Three exhibits initially returned to Benin City from Saxony, which has the second largest collection in Germany with 263 bronzes. Other pieces remain as loans and permanent loans in the local museums for the time being. The Saxon collections had already decided in 2021 to leave their showcases empty with Benin-looted art as long as the retransfers have not been clarified. There are currently seven bronzes again on display in Leipzig, as part of the major project with the somewhat awkward title “Reinventing Grassi.SKD”. The idea behind this is to present exhibitions in cooperation with the cultural groups whose cult objects and exhibits are actually at stake. So Enotie Paul Ogbedor was invited to Leipzig as a curator. The Nigerian artist and curator, who is involved in the conception of the Edo Museum of West African Art in Benin City and will open a solo exhibition in the British Museum next year, has created a successful dialogue space in the Grassi Museum.
In colorful paintings he was inspired by the magnificent historical bronzes. In its synopsis one learns something about the role of women in Benin, but also about Christian overrides. In contemporary Nigeria, Ogbedor explains, there is a tendency to discredit Benin bronzes as mere fetish objects or even idols. It becomes clear that every cultural asset is always marked by the place and the society that looks at it.
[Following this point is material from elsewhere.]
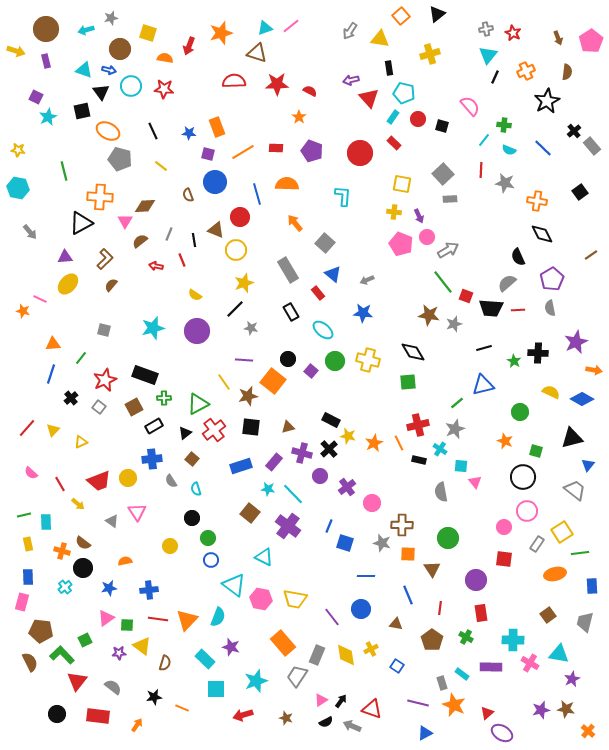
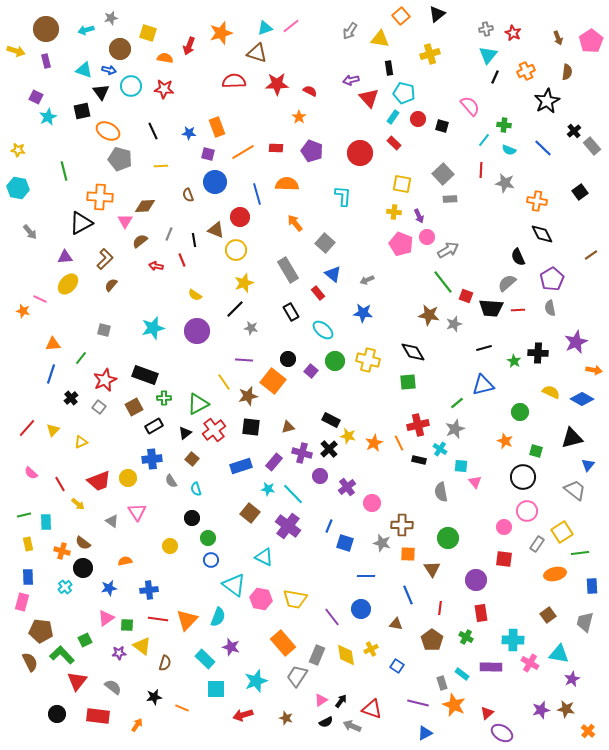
yellow line at (161, 166): rotated 40 degrees counterclockwise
For Leontine Meijer-van Mensch, awareness of this is part of the reinvention of ethnology, which in Saxony is still called what it should no longer be called in some places. Meijer-van Mensch represents the idea of the modern network museum, which is lived much more naturally in the Netherlands, and which no longer only teaches statically and from above, but also wants to react to social concerns. If you walk through the museum with her, you will hear the common buzzwords that are used everywhere, such as “participation” and “cooperation”. On the other hand, sentences like “A little more error culture would do Germany good”. Museums not only have to open their collections, but also their self-image, says Meijer-van Mensch.
The modern network museum
Of course, in the sense of unquestioned and static, there is less and less in a plural, diverse society. Traditional places like the pub are disappearing from the cityscape because rents are rising and people come in less often and less naturally. Talking, playing and arguing is no longer so much at the bar, but on television or on social media. Apparently no one needs a pub anymore these days, even to get drunk (like the people of Leipzig did in 1989 in the “Weißes Roß” before they went to the Monday demonstrations that heralded the turnaround).
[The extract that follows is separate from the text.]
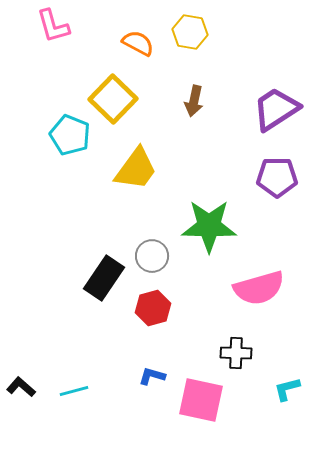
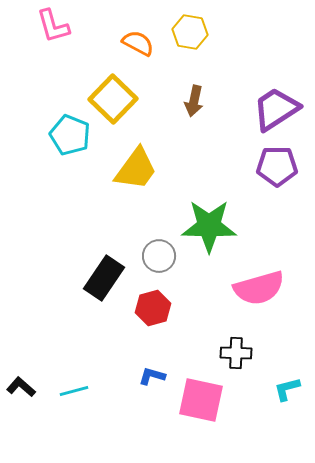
purple pentagon: moved 11 px up
gray circle: moved 7 px right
“Third places” as opportunities for encounters and exchanges, as pubs used to offer prototypically, have become rare. People do not only define themselves by first places (to live) and second places (to work). They also wanted and needed to be sociable, explains Meijer-van Mensch. Libraries are already quite good as “third places” in Germany, museums not so much. The 50-year-old, who was previously program director at the Jewish Museum in Berlin, radiates the esprit that is just as good for every city society as it is for global society. In this sense, ethnology, which deals with the diversity of human ways of life, hopefully still has its prime ahead of it.